She might never have been so scared before in her life as she was sitting there in front of Jack O'Neill's house, but Lieutenant Colonel Samantha Carter had known fears beyond most people's worst nightmares and had overcome them. It was time for fear to stop ruling her personal life as well. What she wanted to say - what she needed to say - was just too important. She'd made that mistake before which was, after all, how this whole mess got started. She understood that, finally, now when it was nearly too late. She couldn't let her fears keep her from having this conversation. Not this time.


Her eyes tracked his back as he walked away, drifting closed only after he'd left the infirmary. Her head hurt. She needed to sleep. She still wasn't thinking clearly.

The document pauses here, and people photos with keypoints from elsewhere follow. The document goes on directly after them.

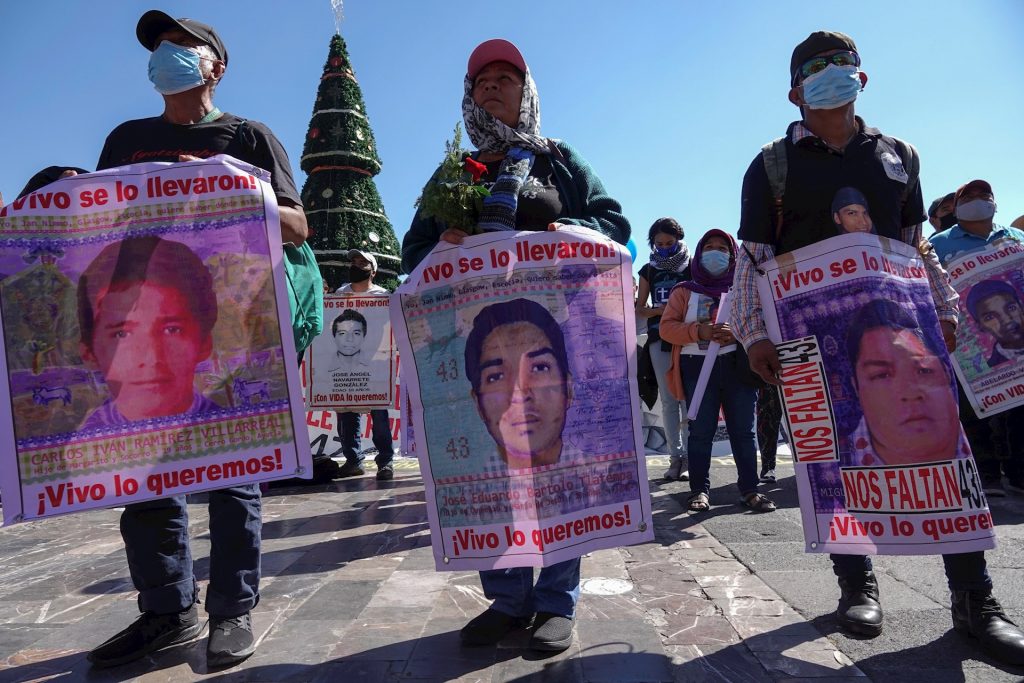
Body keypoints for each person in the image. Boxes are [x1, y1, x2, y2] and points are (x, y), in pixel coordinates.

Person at [731, 30, 1024, 665]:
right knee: (826, 456)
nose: (834, 73)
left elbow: (917, 244)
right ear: (794, 90)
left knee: (944, 454)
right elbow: (752, 259)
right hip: (808, 340)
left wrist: (945, 309)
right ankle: (855, 585)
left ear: (862, 78)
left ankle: (975, 601)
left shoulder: (899, 155)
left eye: (844, 63)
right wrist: (755, 334)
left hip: (902, 326)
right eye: (818, 67)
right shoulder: (771, 165)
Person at [87, 11, 308, 669]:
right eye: (159, 47)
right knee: (146, 476)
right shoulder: (127, 138)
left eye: (181, 45)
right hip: (142, 329)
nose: (166, 55)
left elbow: (298, 226)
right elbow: (91, 223)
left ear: (215, 64)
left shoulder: (248, 137)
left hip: (235, 333)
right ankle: (165, 610)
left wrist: (231, 187)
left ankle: (232, 609)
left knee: (234, 472)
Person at [401, 38, 630, 653]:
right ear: (469, 97)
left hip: (554, 336)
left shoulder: (558, 161)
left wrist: (566, 232)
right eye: (483, 81)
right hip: (480, 351)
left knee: (555, 465)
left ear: (527, 91)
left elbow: (614, 226)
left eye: (507, 77)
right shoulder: (453, 173)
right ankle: (506, 600)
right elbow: (411, 254)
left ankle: (557, 601)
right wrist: (443, 245)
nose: (494, 87)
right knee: (492, 464)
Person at [659, 229, 776, 514]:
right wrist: (700, 330)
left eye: (723, 248)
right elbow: (666, 328)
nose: (716, 252)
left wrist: (736, 334)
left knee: (743, 432)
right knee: (700, 431)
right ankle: (699, 490)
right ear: (698, 254)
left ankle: (750, 490)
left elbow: (760, 321)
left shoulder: (744, 290)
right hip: (696, 368)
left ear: (733, 255)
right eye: (709, 247)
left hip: (737, 368)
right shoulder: (683, 291)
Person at [930, 180, 1024, 497]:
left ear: (995, 203)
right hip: (968, 350)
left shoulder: (1017, 238)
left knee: (1020, 412)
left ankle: (1018, 473)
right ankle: (986, 476)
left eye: (985, 195)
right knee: (975, 410)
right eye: (968, 197)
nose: (978, 200)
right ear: (956, 209)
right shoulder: (939, 244)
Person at [78, 236, 220, 428]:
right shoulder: (80, 447)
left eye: (171, 330)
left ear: (204, 344)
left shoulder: (238, 433)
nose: (151, 357)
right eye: (122, 334)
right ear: (90, 353)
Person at [844, 300, 962, 466]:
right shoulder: (837, 472)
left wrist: (947, 319)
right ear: (856, 387)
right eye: (882, 375)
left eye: (923, 370)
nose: (910, 393)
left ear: (947, 373)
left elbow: (938, 284)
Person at [465, 298, 573, 469]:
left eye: (539, 368)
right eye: (495, 377)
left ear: (568, 388)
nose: (519, 394)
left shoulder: (604, 478)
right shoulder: (467, 491)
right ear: (478, 404)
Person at [635, 217, 691, 480]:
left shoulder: (691, 266)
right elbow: (640, 308)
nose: (665, 248)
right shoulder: (648, 269)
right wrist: (664, 310)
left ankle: (692, 457)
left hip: (688, 339)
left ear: (679, 239)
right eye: (660, 244)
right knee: (668, 401)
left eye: (670, 243)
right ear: (653, 244)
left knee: (688, 400)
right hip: (659, 338)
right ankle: (675, 457)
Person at [334, 248, 396, 481]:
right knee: (347, 411)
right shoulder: (340, 294)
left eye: (363, 263)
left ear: (373, 271)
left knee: (379, 413)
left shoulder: (382, 295)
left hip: (375, 362)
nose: (356, 265)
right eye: (354, 261)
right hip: (347, 360)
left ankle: (385, 462)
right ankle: (353, 460)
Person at [967, 280, 1024, 367]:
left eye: (1011, 308)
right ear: (980, 327)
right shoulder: (992, 366)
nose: (1007, 320)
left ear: (1021, 307)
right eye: (990, 317)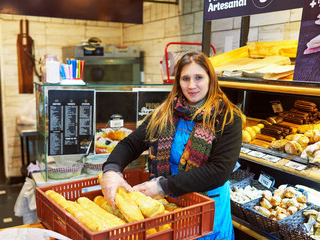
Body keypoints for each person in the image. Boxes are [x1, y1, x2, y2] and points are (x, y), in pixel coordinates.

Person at [100, 51, 246, 239]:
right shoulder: (165, 114)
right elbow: (131, 143)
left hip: (208, 207)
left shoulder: (227, 118)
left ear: (211, 79)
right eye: (185, 78)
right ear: (178, 82)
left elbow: (219, 171)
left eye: (198, 77)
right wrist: (112, 170)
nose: (191, 85)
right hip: (169, 203)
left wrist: (163, 186)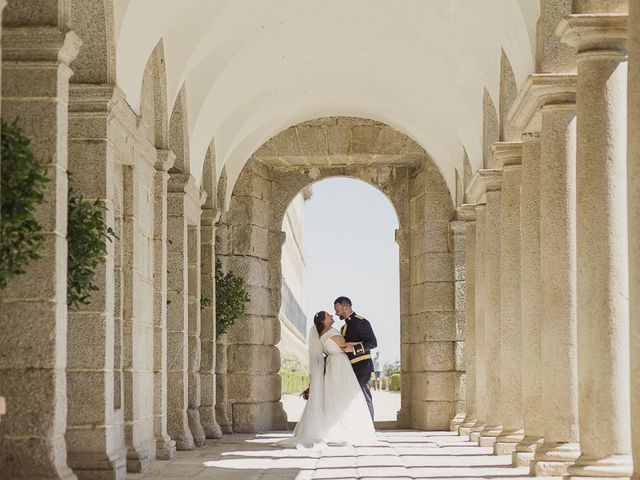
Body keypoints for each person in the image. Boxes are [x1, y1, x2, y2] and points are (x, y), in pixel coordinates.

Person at [277, 311, 376, 448]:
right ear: (323, 321)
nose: (332, 316)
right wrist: (362, 344)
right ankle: (346, 428)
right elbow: (344, 346)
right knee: (344, 396)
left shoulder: (321, 336)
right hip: (340, 365)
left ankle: (334, 427)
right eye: (329, 316)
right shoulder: (333, 331)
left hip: (331, 365)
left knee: (332, 396)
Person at [334, 296, 377, 420]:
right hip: (349, 370)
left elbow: (373, 343)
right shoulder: (343, 328)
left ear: (345, 308)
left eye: (337, 310)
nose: (336, 314)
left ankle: (370, 430)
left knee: (364, 399)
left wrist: (353, 348)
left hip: (363, 369)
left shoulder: (362, 322)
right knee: (351, 402)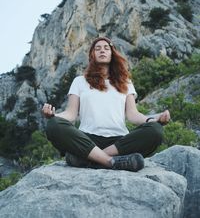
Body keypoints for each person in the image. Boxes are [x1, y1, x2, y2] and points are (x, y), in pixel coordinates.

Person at [42, 37, 170, 172]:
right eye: (97, 49)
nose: (102, 51)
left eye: (106, 48)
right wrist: (54, 116)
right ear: (92, 55)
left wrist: (153, 120)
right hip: (87, 139)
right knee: (53, 125)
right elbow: (71, 114)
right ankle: (110, 161)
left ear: (112, 53)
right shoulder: (80, 81)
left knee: (155, 130)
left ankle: (90, 159)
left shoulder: (125, 82)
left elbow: (133, 115)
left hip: (118, 142)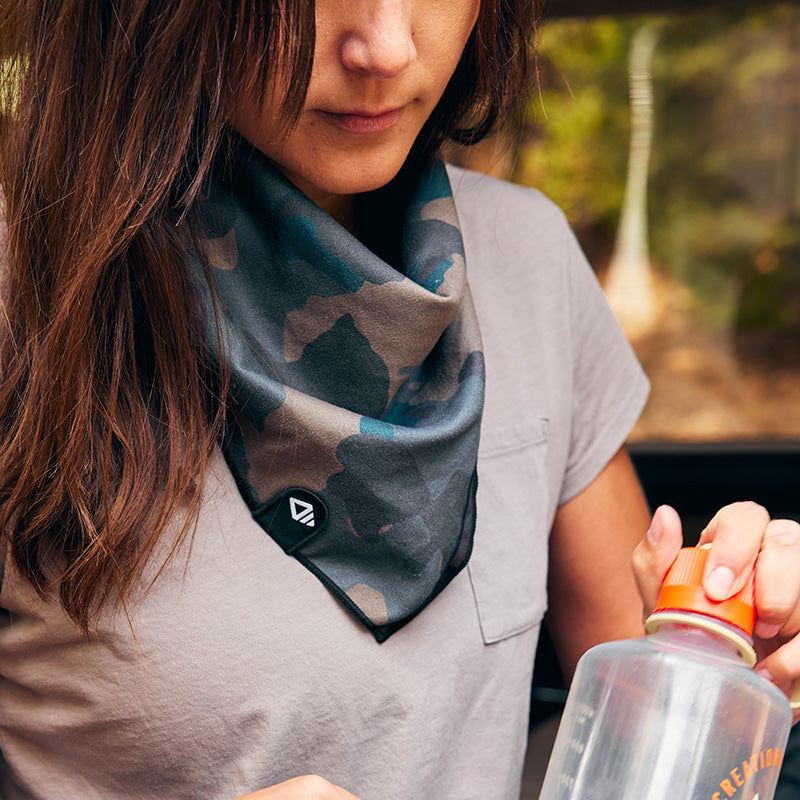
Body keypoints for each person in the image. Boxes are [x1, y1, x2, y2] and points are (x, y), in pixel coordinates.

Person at [0, 2, 799, 799]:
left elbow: (644, 739)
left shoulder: (527, 259)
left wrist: (729, 683)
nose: (384, 48)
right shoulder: (22, 287)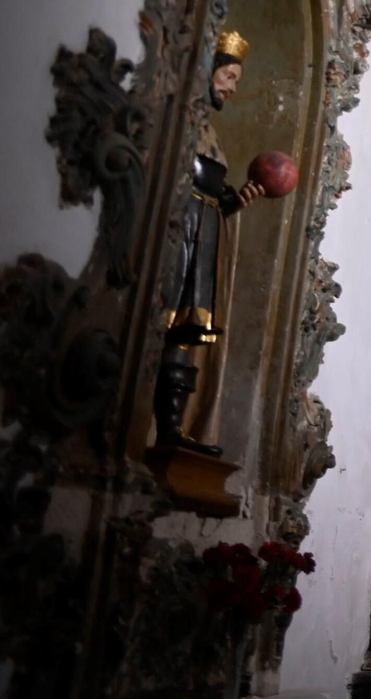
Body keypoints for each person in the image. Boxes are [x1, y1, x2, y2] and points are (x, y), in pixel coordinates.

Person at [156, 30, 265, 454]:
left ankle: (173, 430)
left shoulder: (211, 135)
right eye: (229, 76)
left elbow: (217, 195)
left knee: (188, 333)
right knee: (167, 321)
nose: (232, 87)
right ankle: (159, 430)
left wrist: (238, 200)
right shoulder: (183, 121)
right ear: (209, 70)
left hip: (204, 237)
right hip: (181, 233)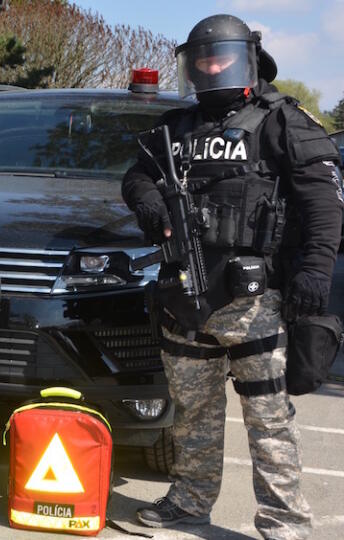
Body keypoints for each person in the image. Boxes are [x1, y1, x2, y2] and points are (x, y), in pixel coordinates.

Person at [122, 14, 342, 539]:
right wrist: (149, 200)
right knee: (193, 413)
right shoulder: (177, 127)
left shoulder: (282, 120)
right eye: (199, 59)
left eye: (218, 56)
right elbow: (135, 175)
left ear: (247, 59)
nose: (208, 66)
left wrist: (315, 270)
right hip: (185, 293)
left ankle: (284, 521)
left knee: (269, 417)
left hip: (254, 299)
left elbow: (325, 203)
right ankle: (190, 501)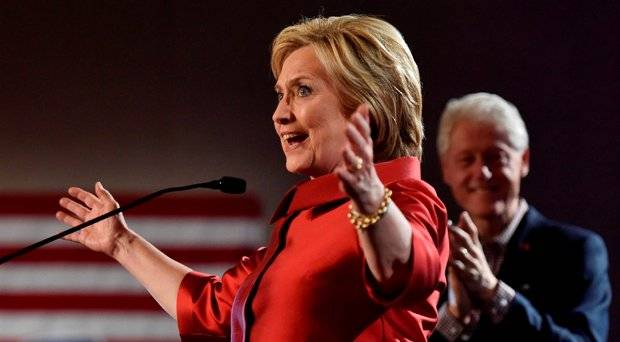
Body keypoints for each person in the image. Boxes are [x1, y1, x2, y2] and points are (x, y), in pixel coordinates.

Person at [56, 15, 449, 341]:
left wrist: (371, 201)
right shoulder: (303, 224)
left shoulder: (406, 198)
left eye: (303, 91)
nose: (279, 115)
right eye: (280, 94)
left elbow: (411, 270)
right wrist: (121, 242)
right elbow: (212, 309)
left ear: (370, 106)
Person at [429, 92, 611, 341]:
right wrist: (455, 317)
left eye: (496, 157)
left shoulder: (576, 251)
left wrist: (495, 294)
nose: (482, 172)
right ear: (446, 168)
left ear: (524, 160)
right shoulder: (434, 257)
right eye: (466, 159)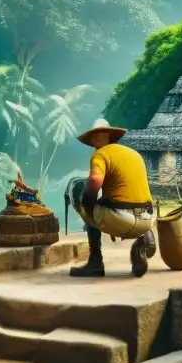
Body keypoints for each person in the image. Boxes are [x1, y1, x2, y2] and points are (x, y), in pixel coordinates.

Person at [68, 119, 157, 278]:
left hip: (122, 219)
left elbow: (94, 184)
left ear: (110, 136)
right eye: (92, 138)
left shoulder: (100, 155)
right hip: (148, 217)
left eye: (98, 135)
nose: (94, 140)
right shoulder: (134, 154)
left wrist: (89, 211)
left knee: (82, 198)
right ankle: (143, 237)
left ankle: (95, 261)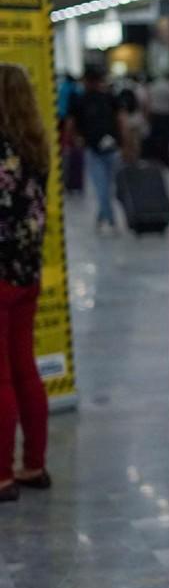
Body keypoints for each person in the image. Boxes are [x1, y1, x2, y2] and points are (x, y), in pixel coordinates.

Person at [0, 64, 52, 503]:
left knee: (0, 378)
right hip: (27, 272)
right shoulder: (36, 147)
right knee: (24, 369)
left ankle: (1, 475)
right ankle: (34, 464)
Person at [66, 68, 122, 234]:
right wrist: (124, 142)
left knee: (101, 186)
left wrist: (76, 140)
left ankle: (105, 217)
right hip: (111, 146)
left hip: (92, 147)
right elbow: (121, 120)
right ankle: (108, 217)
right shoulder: (110, 97)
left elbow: (70, 124)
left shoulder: (79, 100)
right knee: (107, 186)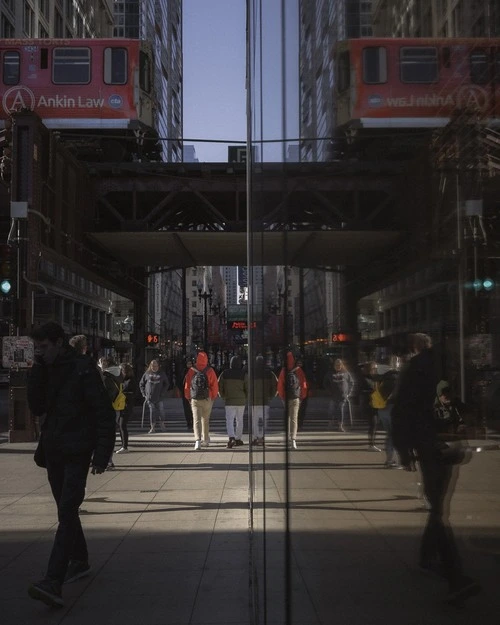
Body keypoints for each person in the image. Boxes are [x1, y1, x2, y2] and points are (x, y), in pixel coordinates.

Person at [26, 322, 116, 608]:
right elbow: (37, 406)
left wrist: (102, 455)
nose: (40, 352)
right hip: (54, 450)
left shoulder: (83, 369)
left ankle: (54, 580)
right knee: (65, 509)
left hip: (77, 450)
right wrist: (38, 369)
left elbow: (103, 413)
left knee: (66, 510)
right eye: (36, 347)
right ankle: (80, 559)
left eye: (43, 347)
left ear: (59, 343)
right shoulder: (45, 369)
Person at [391, 333, 481, 605]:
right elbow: (404, 410)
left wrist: (405, 448)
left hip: (437, 444)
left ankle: (428, 558)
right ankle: (454, 574)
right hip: (438, 445)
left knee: (438, 505)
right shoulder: (436, 368)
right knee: (438, 506)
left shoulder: (427, 368)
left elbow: (405, 410)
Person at [183, 351, 219, 450]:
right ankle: (206, 440)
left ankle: (197, 441)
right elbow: (215, 385)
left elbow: (187, 385)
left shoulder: (191, 370)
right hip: (207, 398)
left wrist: (188, 397)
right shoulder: (210, 371)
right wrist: (213, 397)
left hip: (195, 398)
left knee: (196, 420)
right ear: (206, 359)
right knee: (205, 420)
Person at [277, 351, 308, 449]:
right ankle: (293, 439)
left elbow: (280, 386)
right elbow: (303, 384)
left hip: (286, 397)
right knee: (294, 419)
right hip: (296, 397)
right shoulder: (299, 370)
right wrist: (302, 396)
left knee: (287, 418)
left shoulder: (283, 371)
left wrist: (282, 397)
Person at [218, 355, 248, 448]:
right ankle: (238, 438)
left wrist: (223, 396)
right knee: (240, 420)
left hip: (229, 400)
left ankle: (231, 438)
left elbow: (219, 386)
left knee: (229, 420)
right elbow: (248, 388)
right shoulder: (244, 374)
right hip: (241, 401)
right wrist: (245, 397)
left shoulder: (225, 373)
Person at [99, 356, 124, 468]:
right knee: (110, 434)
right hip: (116, 406)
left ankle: (107, 460)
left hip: (108, 407)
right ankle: (108, 460)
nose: (99, 364)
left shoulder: (106, 375)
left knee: (103, 435)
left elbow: (110, 392)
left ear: (105, 363)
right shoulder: (118, 373)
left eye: (100, 362)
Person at [250, 355, 277, 446]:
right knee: (264, 420)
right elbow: (275, 386)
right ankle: (262, 437)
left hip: (254, 401)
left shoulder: (252, 373)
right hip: (265, 401)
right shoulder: (270, 373)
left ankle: (255, 438)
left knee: (255, 421)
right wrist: (271, 396)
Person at [376, 368, 400, 467]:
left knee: (389, 434)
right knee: (393, 435)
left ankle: (389, 459)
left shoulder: (383, 381)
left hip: (381, 409)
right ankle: (390, 460)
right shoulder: (397, 382)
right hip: (392, 409)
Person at [323, 358, 354, 432]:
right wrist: (329, 391)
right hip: (333, 396)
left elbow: (351, 383)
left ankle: (340, 425)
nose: (338, 366)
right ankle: (330, 423)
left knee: (340, 410)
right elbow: (325, 383)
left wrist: (348, 393)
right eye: (336, 365)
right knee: (331, 410)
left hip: (343, 396)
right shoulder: (330, 373)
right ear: (334, 365)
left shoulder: (346, 373)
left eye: (339, 365)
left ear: (342, 365)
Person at [139, 359, 169, 433]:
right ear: (150, 366)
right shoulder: (146, 373)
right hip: (150, 397)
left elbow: (167, 384)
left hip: (159, 397)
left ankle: (162, 423)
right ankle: (152, 427)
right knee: (152, 412)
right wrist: (144, 394)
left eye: (155, 366)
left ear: (158, 366)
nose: (154, 367)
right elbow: (141, 384)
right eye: (152, 366)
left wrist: (163, 393)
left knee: (161, 411)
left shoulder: (162, 374)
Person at [115, 362, 136, 454]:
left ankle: (125, 446)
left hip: (126, 405)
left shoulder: (130, 380)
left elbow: (130, 392)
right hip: (121, 405)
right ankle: (123, 445)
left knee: (122, 425)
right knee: (120, 425)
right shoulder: (121, 380)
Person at [179, 357, 194, 431]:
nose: (189, 365)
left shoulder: (195, 371)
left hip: (193, 392)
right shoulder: (183, 372)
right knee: (187, 409)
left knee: (193, 408)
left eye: (190, 364)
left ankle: (193, 422)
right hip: (185, 392)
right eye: (188, 364)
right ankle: (189, 422)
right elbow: (180, 382)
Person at [296, 358, 309, 431]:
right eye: (298, 363)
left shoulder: (305, 372)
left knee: (302, 410)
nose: (299, 365)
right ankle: (298, 424)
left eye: (301, 363)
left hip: (303, 393)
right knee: (298, 410)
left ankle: (300, 424)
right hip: (298, 393)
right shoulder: (294, 371)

But that was just an excuse. She sighed in disgust at her own inability to focus. At the moment, she wasn't entirely sure what she had wanted to say to the colonel, but she knew it certainly hadn't been 'nothing.' 'Nothing' didn't half express the gratitude she'd felt upon waking up and finding him there at her bedside or her relief at knowing she was back at the SGC, his mere presence conveying a sense of well-being deeper than she could possibly make him understand. And "nothing' didn't tell him how good it made her feel just to have him there next to her, simply being Jack, trying in his rather comic yet completely endearing way to make her feel better with offers of yo-yos and magazines.

Still she tried to remember. To fight through the pain and confusion. Because it felt important. Crucial. And in her mind, as if from far away, she could almost hear… That song… And the eerily disembodied giggle of that enigmatic child… bringing back the memories of…

Jack. Talking to Jack. And… She smiled, remembering the kiss, as if anyone could forget that kiss.

Only it hadn't been right; it wasn't Jack. She couldn't kiss Jack, not ever. Her smile evaporated almost as quickly as it had come. Because - God help her - there were far too many moments like the one in her dream when she wanted nothing more desperately than to just give in. To lose some of that infamous Carter self-control and just do it. Reach across the lab bench, or the conference table, or the space between their sleeping bags, grab him, and just let herself go.

She knew she never would though. Not in reality. The cost was too high.; the risks were too high. She had too much to lose; they all did. But it was more than reputation and career. The tenuous balance of friendship and camaraderie they'd managed to find after deciding to leave any deeper feelings safely in the room all those years ago, despite representing only a fraction of her desire, was at least something. And any confusion her hallucination might have produced had been neatly cleared up the moment he'd questioned her use of his given name.

His 'Excuse me?' still rang like a claxon in her ears. Amazing how two little words could cut like a knife. Or maybe that was just the headache. But, no. She knew it wasn't. Because if she'd had any doubt - any at all - about how he viewed their relationship, or about how he viewed her, he'd effectively squashed them with those two words. Even awakening from days of sleep, even suffering as she was from a major concussion, confused and disoriented, she couldn't even have that one little word. Couldn't have 'Jack.'

So her question was answered without having to be asked. She could keep her colonel and mentor and friend and not have to take the risk of trying for more and losing it all. And she could move on - she could find a new dream and a new hope for happiness elsewhere.

And if the pillow next to her cheek was wet, it was only because the concussion had weakened her self-control. She'd be fine. She always was.


Only, of course, the concussion was long gone, leaving her with no excuse for the tears which still wet her pillow in the silence of the night.